Retail Media em Áudio: O Som como a Nova Fronteira de Monetização no Varejo Físico
A Revolução Silenciosa do Retail Media nas Lojas Físicas
A inovação no varejo brasileiro está encontrando novos canais para além das prateleiras e das telas. O conceito de Retail Media, que movimentou impressionantes R$ 3,5 bilhões no país em 2024 — um crescimento de 41% em relação ao ano anterior, segundo a MMA Brasil —, está expandindo suas fronteiras. Agora, o foco recai sobre o que o cliente ouve durante a jornada de compra.
Historicamente associado ao ambiente digital e aos banners de e-commerce, o Retail Media descobre no varejo físico um terreno fértil para a monetização. O áudio, antes visto apenas como um elemento de 'conforto acústico', surge como um ativo estratégico subutilizado e com alto potencial de conversão.
Do Som Ambiente à Arquitetura Sonora Estratégica
André Domingues, CEO da startup Musique, aponta que o áudio deixou de ser meramente decorativo. Através da arquitetura sonora multicamadas, é possível integrar música estratégica, sonoplastia de impacto e anúncios personalizados em uma plataforma única. Essa abordagem permite que as redes de varejo transformem suas caixas de som em um inventário publicitário valioso.

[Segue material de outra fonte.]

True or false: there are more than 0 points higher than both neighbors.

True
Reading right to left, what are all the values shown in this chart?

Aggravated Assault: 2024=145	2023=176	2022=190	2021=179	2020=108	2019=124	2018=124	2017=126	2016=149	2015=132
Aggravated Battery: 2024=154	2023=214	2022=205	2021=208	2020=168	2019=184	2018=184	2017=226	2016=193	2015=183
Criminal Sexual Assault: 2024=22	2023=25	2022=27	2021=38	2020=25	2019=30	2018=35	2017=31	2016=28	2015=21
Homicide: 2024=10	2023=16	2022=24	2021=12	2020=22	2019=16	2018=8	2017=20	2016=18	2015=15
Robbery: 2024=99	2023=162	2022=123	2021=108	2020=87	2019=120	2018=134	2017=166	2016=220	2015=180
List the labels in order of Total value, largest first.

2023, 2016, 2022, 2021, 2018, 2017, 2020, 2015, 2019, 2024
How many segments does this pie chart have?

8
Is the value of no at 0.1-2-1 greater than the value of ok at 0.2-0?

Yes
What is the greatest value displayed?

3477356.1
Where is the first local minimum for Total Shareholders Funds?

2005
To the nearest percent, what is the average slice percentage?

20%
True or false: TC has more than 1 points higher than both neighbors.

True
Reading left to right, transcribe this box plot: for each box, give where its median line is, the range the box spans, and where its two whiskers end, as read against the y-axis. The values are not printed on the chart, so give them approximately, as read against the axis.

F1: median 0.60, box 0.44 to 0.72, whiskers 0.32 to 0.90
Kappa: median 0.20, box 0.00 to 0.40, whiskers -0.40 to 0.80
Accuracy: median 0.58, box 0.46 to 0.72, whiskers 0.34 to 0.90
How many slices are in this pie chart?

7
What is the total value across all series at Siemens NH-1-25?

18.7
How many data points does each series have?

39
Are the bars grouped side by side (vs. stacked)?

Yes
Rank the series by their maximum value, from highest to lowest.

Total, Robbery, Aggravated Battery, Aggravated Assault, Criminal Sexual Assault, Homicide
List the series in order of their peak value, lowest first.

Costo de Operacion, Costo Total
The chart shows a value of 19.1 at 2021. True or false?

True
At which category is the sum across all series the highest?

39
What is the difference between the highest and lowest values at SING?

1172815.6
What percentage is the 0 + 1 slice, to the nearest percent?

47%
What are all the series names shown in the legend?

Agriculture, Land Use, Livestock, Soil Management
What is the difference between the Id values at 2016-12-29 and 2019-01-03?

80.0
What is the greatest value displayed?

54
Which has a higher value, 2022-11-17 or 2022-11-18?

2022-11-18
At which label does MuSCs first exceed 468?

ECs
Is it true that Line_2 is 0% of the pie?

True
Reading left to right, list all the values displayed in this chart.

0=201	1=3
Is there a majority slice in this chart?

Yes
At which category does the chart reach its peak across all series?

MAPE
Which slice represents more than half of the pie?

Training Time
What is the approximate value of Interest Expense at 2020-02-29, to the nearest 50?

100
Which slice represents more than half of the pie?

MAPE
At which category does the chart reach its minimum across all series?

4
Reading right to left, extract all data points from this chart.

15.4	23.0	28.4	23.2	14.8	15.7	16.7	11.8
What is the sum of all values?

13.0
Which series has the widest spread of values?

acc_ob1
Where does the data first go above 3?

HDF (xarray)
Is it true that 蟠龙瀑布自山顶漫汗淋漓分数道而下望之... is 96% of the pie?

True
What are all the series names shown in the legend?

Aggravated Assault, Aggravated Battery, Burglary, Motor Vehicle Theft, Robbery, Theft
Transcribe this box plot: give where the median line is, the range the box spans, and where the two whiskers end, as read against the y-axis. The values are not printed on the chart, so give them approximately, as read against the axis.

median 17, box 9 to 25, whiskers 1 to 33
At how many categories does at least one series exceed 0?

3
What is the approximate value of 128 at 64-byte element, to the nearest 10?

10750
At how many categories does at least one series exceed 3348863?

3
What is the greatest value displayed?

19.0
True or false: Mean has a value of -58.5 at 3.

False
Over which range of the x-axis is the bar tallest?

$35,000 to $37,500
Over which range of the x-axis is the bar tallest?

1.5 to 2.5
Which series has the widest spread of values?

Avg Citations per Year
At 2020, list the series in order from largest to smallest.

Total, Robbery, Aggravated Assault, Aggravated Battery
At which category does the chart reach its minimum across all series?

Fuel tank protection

“A música evoluiu para se tornar um ativo de mídia. Quando bem aplicada, ela abre um canal inédito para anunciantes, gera receita incremental para os varejistas e ainda enriquece a jornada do consumidor com personalização”, destaca Domingues. O diferencial desta estratégia é a baixa intrusividade: as mensagens das marcas são inseridas de forma contextualizada, sem quebrar o ritmo da experiência de compra.
O Futuro: Mensuração e Padronização
A tendência de monetização sonora deve acompanhar o amadurecimento do mercado publicitário no varejo. À medida que os anunciantes buscam formas mais segmentadas de impactar o público no exato momento da decisão de compra (o chamado 'last mile'), o áudio se torna um componente essencial do mix de marketing.
O grande desafio e, ao mesmo tempo, a maior oportunidade para os próximos anos reside na evolução das métricas. Para que o áudio se consolide definitivamente como um pilar do Retail Media, o mercado caminha para a padronização da mensuração de impacto. “Quanto mais conseguirmos provar a correlação entre o estímulo sonoro e o aumento das vendas ou a melhora na satisfação do cliente, maior será o aporte das marcas nesse formato”, conclui o especialista. Com a alta capilaridade das lojas físicas, o som ambiente não é mais apenas trilha sonora; é um motor de crescimento para o ecossistema de varejo.